UK media regulator Ofcom has found Global’s Capital Xtra Reloaded radio station in breach of its broadcasting code, after airing a track featuring racially offensive language on a Monday morning.

The offshoot of Capital’s Xtra station, which plays contemporary grime, hip hop and R&B, Capital Xtra Reloaded offers up hip hop, dance, garage, R&B and grime classics from the 1990s and 2000s. On 7 Sep last year, at around 10am, it was filling that remit by playing Luniz’s 1995 track ‘I Got Five On It’.

One listener complained, due to the line in the track, “Bomb will make a niggy go delirious, like Eddie Murphy” – the word ‘niggy’ generally being perceived as a derivation of the ‘n’ word.

Global responded by saying that the appearance of the word in question had been the result of human error.
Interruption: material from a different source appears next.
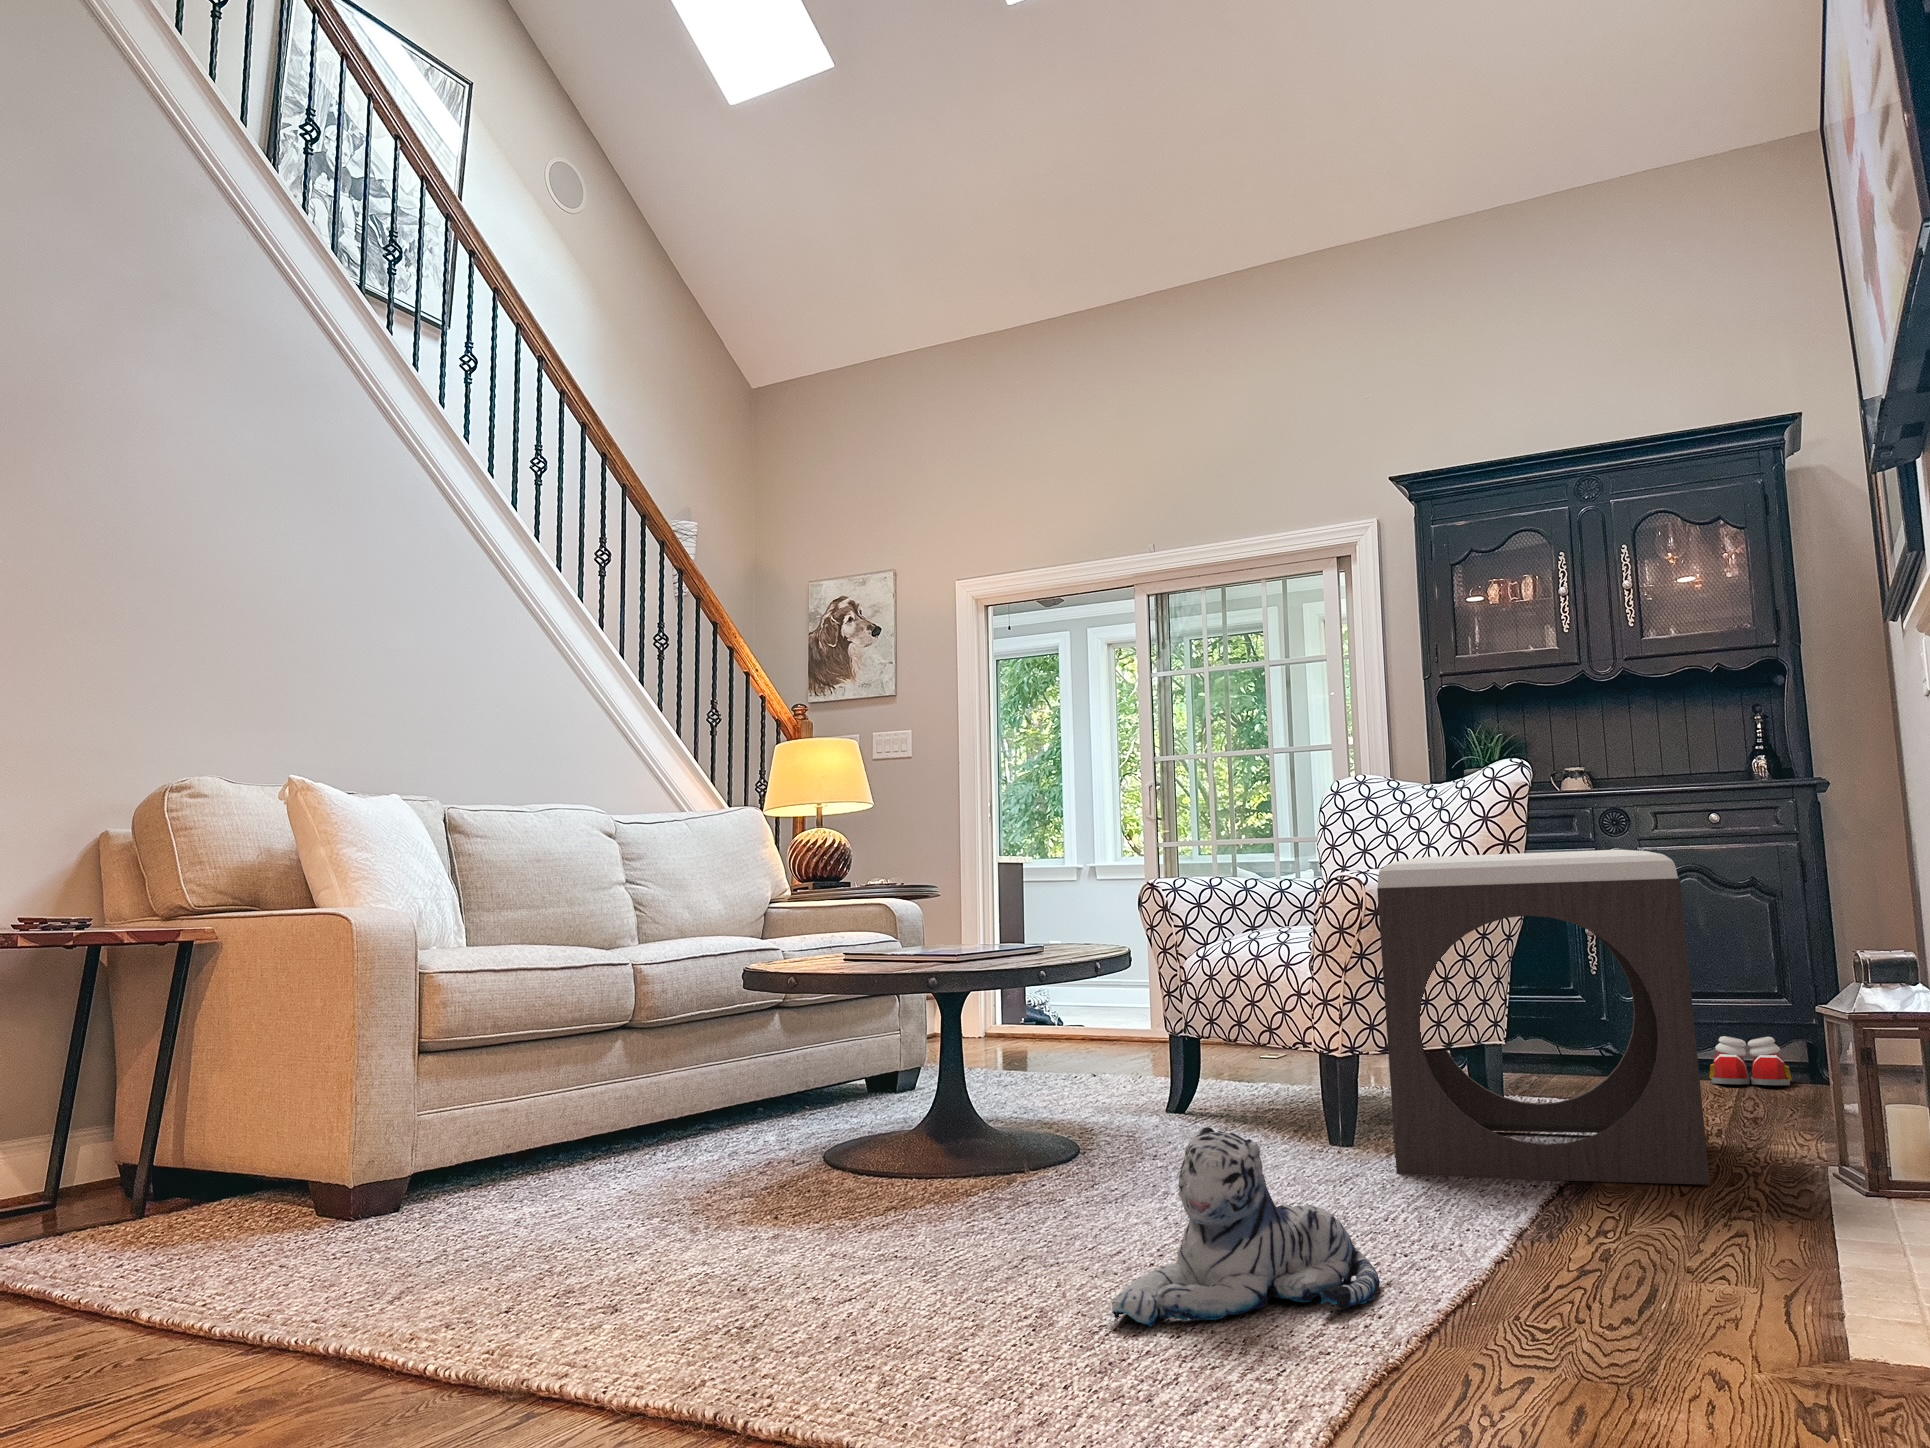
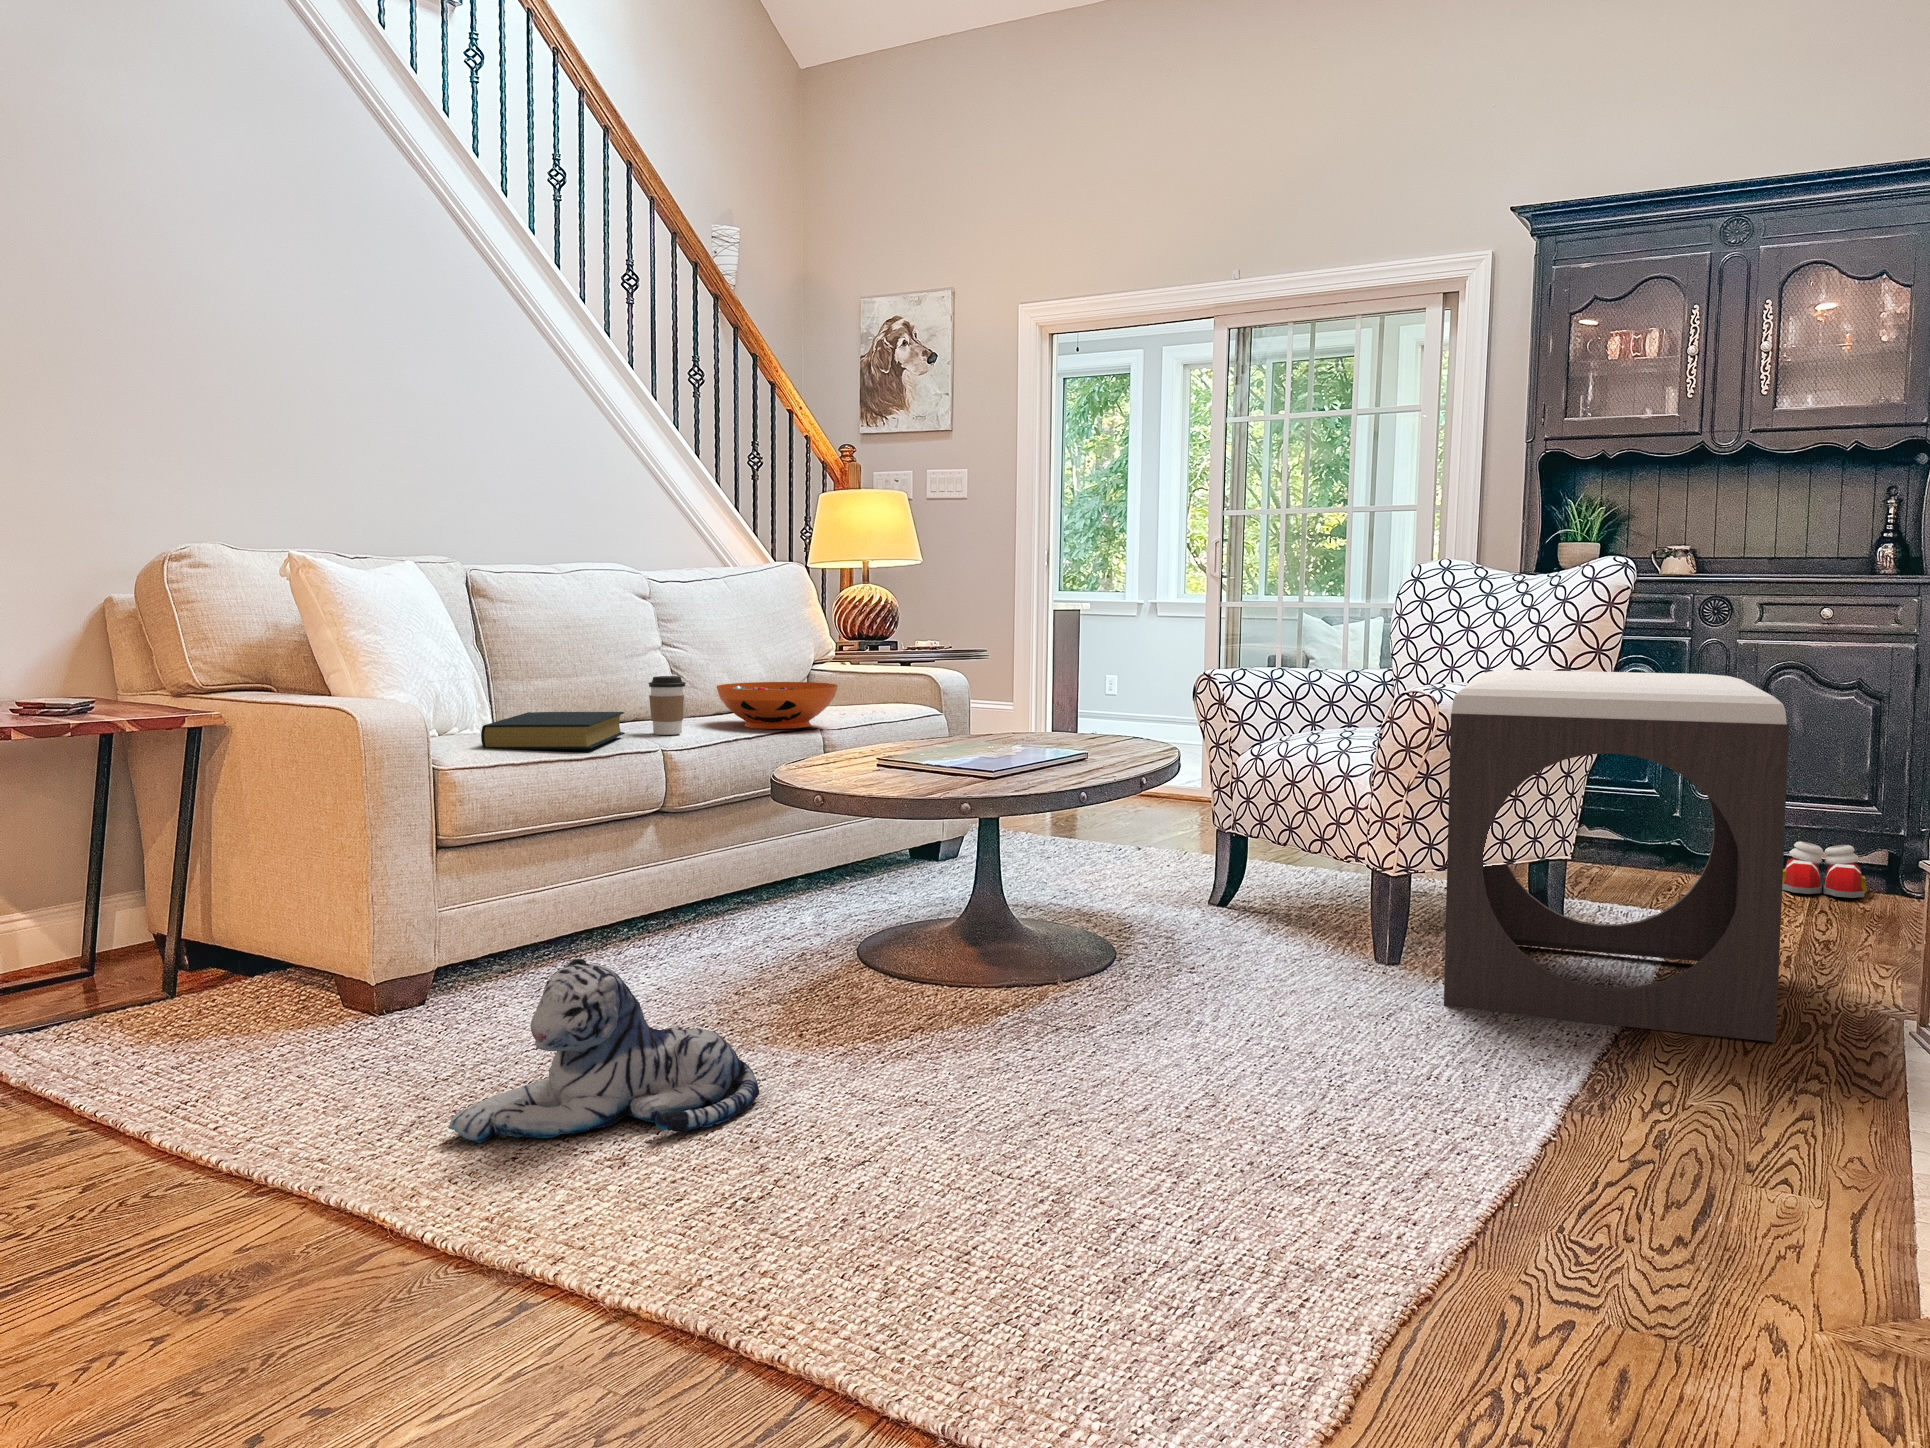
coffee cup: none [617,895,654,951] -> present [648,676,686,735]
decorative bowl: none [680,907,798,949] -> present [717,682,838,729]
hardback book: none [461,927,595,957] -> present [481,712,625,749]
plush toy: present [1112,1127,1380,1327] -> present [449,958,759,1143]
It said that the word was “not easily identifiable when listening to the song”, not least because it was “a derivation of the full ‘n’ word, not the word itself”.

It apologised for any offence caused, but also noted that the use of the word was not meant to be derogatory “as the songwriters and artists are predominantly African American”.

The media firm also said that it had now removed the song from its database and reminded staff of “the importance of mandatory language checks”. It added that it would check all the songs in the database to ensure that they adhere to “strict standards on language and decency”.

Ofcom noted that the word used in the Luniz track did not actually feature in its 2016 research on the phrases that people find most offensive. However, it is a derivative of a word that “is considered by audiences to be among the most unacceptable words”.

The regulator accepted that rules on broadcasting offensive content to children had not been breached, given that the track had been played in the middle of the morning during term time. However, it said that “regardless of intent”, no “contextual justification” was given for the broadcast of the word, and therefore there had been a breach of rules on minimising offence.